Open overheid vraagt vakmanschap
Terugkijkend op de dag als geheel zien we hoe open overheid een beroep doet op het vakmanschap van de ambtenaar. In het ‘hoe’ van open overheid ligt een uitdaging om de benodigde kennis, kunde en houding te integreren in het bestaande vakmanschap van overheidsprofessionals. Keynotespeakers Marleen Stikker en Marens Engelhard roepen ambtenaren specifiek op tot kennis en bewustzijn rondom privacyvraagstukken en de werking van technologie. Daarnaast vraagt open overheid specifieke kundigheid, bijvoorbeeld bij het openbaarmaken van data en documenten. Voorbij deze kennis van privacyvraagstukken en technologie en de kunde om data en documenten te openen, beluisteren we terugkerend het belang van een open houding en werkwijze als onderdeel van het nieuwe vakmanschap. Dat gaat niet vanzelf: ‘Open overheid vraagt moed. Ik moet zelf als ambtenaar kleur bekennen in gesprekken die ik voer met inwoners, hen kunnen uitleggen waarom beleid is zoals het is. Durf ik dan ook het imperfecte te laten zien? Want imperfect, dat is het sowieso. Een open overheid is daardoor ook kwetsbaarder, aanspreekbaar. En ik als overheidsprofessional daarmee ook. Dat is spannend.’
Vakmanschap vraagt reflectie
Dat vakmanschap ontstaat wat ons betreft door experimenteren en reflecteren. Vakmanschap is namelijk niet eenduidig. Hoe ver ga je bijvoorbeeld als overheidsprofessional in het duiden en vertalen van data om de aansluiting te maken met de samenleving? In de workshops zagen we hierover discussie ontstaan, die eigenlijk terugvoert naar je opvattingen en kernwaarden over de positie van de overheid in relatie tot de samenleving. Een open en onderzoekend gesprek over deze kernwaarden en waar het schuurt, zou inzicht kunnen geven. Ongemerkt beïnvloeden deze overtuigingen over wat wijs en goed is, je praktisch handelen. Waar de één de ontsleuteling en werkbaar maken van open data primair als taak van de samenleving en het bedrijfsleven omschrijft, pleit een ander voor een overheid die zoekt te helpen deze vertaling te maken. Dit lijkt ons een belangrijk gespreksonderwerp voor de beweging van open overheid in de nabije toekomst: niet enkel het ‘waarom’ of ‘hoe’ te komen tot een open overheid, ook het ’van waaruit’ open overheid. Welke waarden drijven jouw handelen direct en indirect in het werken voor een open overheid? Hoe ver ga jij als professional om openheid van de overheid mogelijk te maken? En wat heb je daarvoor nodig? Vragen om je aan te spiegelen als ambtenaar die zijn vakmanschap inzet voor een open overheid.
Roos Dael ♻ zegt
Het leer- en ontwikkelaanbod van de Algemene Bestuursdienst helpt, ook in dit verband. Topmanagement Rijk blijft ontwikkelen op tal van gebieden.

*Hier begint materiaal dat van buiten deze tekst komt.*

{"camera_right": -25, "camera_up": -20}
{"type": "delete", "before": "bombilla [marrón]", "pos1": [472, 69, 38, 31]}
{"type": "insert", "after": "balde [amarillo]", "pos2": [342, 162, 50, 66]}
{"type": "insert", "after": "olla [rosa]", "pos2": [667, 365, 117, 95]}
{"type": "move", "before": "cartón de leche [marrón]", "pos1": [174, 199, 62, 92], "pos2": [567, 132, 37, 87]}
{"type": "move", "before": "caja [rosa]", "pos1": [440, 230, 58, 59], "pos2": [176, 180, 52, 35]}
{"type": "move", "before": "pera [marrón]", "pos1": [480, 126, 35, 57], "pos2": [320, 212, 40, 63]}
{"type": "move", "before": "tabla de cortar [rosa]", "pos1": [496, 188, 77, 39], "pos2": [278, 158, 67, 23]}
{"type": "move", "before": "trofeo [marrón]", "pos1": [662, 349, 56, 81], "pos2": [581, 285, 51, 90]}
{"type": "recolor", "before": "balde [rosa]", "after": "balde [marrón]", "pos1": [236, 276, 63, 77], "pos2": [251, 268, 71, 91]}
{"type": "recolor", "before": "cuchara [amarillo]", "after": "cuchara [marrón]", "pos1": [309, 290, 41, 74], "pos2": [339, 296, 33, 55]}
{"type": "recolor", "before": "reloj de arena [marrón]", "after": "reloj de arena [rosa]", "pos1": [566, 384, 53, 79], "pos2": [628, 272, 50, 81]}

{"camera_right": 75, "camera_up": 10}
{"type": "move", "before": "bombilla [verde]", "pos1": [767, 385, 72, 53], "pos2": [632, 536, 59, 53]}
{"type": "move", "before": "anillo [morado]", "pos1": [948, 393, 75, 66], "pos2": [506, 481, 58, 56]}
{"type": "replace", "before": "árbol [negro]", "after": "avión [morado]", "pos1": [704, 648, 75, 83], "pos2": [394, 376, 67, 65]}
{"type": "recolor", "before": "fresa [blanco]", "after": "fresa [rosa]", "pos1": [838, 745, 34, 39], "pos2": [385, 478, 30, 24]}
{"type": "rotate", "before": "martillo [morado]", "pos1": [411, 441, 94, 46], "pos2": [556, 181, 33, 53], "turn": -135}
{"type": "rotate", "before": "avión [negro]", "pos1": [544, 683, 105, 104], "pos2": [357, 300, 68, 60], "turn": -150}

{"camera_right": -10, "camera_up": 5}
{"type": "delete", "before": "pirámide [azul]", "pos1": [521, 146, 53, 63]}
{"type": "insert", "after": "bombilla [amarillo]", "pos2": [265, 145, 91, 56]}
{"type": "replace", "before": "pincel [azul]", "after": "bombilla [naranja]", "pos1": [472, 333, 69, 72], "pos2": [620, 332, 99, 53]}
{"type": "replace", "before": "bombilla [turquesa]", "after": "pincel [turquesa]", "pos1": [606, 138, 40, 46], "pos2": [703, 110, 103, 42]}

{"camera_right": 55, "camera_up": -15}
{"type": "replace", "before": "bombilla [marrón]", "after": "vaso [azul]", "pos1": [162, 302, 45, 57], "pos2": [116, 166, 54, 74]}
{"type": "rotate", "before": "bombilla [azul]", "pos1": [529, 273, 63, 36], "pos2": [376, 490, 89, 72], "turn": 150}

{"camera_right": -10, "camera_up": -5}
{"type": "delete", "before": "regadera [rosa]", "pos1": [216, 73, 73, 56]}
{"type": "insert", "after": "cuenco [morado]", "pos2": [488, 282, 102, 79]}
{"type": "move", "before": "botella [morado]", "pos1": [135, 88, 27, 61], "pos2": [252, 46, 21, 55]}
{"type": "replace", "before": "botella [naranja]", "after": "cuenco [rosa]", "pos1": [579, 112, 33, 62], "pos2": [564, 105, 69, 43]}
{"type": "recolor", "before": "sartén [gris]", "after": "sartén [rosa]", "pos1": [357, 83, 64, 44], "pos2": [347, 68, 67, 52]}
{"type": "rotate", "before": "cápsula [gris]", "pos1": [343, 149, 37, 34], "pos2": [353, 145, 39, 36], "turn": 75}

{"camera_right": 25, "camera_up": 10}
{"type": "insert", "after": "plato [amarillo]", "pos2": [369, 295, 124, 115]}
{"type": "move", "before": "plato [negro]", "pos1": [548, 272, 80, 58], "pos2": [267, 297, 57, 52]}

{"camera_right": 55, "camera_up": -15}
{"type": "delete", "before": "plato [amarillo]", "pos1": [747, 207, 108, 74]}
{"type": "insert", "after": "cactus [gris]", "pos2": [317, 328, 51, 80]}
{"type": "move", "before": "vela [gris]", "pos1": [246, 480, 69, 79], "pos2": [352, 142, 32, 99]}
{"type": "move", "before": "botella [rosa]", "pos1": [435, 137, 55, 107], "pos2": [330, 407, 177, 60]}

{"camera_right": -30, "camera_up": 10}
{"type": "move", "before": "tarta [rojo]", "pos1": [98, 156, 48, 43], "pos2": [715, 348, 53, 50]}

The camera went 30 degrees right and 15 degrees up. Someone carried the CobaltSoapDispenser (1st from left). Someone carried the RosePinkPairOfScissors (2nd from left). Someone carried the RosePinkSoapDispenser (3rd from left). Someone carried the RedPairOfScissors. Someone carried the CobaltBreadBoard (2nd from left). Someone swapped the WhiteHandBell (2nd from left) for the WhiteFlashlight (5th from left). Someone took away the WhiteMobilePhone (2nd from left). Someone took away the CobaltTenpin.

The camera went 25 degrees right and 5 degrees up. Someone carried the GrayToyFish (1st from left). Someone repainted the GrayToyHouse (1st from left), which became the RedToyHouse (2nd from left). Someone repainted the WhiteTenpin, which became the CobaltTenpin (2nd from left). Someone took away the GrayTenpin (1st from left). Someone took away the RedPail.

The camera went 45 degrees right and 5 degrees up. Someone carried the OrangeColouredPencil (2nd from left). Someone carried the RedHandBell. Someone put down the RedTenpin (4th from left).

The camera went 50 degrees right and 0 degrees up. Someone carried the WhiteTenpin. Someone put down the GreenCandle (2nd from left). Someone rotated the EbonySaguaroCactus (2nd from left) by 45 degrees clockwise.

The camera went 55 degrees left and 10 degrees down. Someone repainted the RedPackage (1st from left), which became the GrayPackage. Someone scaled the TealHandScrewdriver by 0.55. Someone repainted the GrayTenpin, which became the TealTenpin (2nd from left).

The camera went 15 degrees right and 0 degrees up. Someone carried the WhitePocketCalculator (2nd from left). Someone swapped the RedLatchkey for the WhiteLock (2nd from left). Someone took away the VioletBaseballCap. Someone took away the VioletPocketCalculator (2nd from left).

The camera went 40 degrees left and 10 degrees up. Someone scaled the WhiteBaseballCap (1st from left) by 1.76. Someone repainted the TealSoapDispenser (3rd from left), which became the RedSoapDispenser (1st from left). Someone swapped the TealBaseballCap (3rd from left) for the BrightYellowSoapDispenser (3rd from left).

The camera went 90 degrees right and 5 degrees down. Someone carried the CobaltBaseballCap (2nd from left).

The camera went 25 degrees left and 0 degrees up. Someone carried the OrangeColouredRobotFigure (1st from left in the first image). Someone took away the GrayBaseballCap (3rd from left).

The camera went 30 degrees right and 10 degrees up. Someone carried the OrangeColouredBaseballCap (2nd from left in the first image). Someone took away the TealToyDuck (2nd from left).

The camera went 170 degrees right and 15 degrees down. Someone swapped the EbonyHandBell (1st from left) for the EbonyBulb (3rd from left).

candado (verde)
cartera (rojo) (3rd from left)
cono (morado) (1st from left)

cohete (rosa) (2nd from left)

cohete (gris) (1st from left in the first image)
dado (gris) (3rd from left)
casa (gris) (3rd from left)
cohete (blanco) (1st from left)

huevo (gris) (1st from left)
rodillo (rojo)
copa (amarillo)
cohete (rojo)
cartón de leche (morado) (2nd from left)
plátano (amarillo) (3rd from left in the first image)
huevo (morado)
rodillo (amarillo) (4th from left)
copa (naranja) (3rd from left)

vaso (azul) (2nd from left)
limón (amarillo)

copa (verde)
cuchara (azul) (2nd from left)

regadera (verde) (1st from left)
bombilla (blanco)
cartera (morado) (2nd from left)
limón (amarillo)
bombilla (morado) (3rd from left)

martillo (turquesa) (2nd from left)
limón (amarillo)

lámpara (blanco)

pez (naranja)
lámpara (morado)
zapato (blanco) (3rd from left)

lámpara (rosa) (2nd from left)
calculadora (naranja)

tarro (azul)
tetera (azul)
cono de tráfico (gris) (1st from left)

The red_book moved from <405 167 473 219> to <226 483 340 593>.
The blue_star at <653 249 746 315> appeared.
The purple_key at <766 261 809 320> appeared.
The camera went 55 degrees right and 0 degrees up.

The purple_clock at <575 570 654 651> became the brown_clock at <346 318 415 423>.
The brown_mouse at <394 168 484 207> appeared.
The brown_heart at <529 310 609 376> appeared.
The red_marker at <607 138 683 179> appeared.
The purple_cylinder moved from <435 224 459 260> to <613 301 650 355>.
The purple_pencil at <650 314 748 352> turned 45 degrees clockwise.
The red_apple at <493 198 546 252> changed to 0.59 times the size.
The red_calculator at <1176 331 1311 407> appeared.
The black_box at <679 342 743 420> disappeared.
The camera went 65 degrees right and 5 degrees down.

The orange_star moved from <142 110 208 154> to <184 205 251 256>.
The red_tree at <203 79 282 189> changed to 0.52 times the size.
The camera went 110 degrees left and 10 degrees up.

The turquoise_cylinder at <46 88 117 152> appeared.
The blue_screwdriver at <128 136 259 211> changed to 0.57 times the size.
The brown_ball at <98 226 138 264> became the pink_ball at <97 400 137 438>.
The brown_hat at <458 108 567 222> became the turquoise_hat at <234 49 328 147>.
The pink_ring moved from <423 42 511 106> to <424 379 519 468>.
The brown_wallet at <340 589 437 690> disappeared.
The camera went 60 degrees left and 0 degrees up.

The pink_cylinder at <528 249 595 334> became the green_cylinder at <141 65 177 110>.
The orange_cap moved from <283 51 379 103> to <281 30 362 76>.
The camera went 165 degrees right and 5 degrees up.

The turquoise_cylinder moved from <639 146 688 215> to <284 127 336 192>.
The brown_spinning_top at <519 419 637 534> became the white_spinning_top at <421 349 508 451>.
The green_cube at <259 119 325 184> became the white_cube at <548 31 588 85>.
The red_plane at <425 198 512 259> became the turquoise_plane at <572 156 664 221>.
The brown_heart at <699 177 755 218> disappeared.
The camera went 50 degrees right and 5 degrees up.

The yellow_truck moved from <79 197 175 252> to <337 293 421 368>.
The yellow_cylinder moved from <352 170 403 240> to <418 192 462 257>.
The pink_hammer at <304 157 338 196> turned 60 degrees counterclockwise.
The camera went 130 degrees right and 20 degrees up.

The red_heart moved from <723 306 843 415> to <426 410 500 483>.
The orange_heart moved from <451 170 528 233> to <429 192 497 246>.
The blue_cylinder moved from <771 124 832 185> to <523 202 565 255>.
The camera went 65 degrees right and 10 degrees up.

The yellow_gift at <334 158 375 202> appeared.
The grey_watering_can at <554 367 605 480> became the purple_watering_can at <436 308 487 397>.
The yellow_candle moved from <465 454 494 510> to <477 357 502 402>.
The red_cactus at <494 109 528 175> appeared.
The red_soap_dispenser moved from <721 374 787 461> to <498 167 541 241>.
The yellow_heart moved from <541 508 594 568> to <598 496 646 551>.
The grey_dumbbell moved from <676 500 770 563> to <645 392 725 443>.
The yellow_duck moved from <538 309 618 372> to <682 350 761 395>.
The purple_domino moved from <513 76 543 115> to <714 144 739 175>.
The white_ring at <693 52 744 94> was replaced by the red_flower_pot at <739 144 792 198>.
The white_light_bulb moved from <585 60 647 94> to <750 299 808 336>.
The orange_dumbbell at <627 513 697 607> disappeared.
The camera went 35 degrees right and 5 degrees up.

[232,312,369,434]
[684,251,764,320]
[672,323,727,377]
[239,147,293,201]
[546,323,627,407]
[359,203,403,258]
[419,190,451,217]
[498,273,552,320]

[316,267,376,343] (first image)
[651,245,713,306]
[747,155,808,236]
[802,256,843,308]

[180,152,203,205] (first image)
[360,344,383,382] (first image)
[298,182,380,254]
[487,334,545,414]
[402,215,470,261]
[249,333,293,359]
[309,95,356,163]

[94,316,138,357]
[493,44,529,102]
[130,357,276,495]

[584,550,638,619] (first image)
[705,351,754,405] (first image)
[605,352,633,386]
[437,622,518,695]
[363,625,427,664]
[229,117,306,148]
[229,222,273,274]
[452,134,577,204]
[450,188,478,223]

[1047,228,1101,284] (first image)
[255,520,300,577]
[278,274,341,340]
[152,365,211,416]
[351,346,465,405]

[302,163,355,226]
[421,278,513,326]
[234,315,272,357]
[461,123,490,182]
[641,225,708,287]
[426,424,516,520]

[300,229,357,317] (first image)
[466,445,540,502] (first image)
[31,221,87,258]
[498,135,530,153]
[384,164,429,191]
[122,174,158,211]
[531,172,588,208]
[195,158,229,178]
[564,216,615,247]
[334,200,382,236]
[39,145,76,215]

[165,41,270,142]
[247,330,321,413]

Reflectie wordt bijvoorbeeld aangemoedigd en bevorderd door deelname aan Intercollegiale Consultatie. Het ambtelijk professionaliteitsprogramma biedt kennismodules op tal van onderwerpen, onder andere ICT, Democratie en Rechtsstaat, Europa en de wereld, De kracht van communicatie en Toezicht en beleid. Om strategisch te werken aan een volgende stap is er breed aanbod: van Interim Functievervulling als ontwikkelinstrument en Personal branding tot een Masterclass Netwerkend werken en de training Solliciteren op Maat.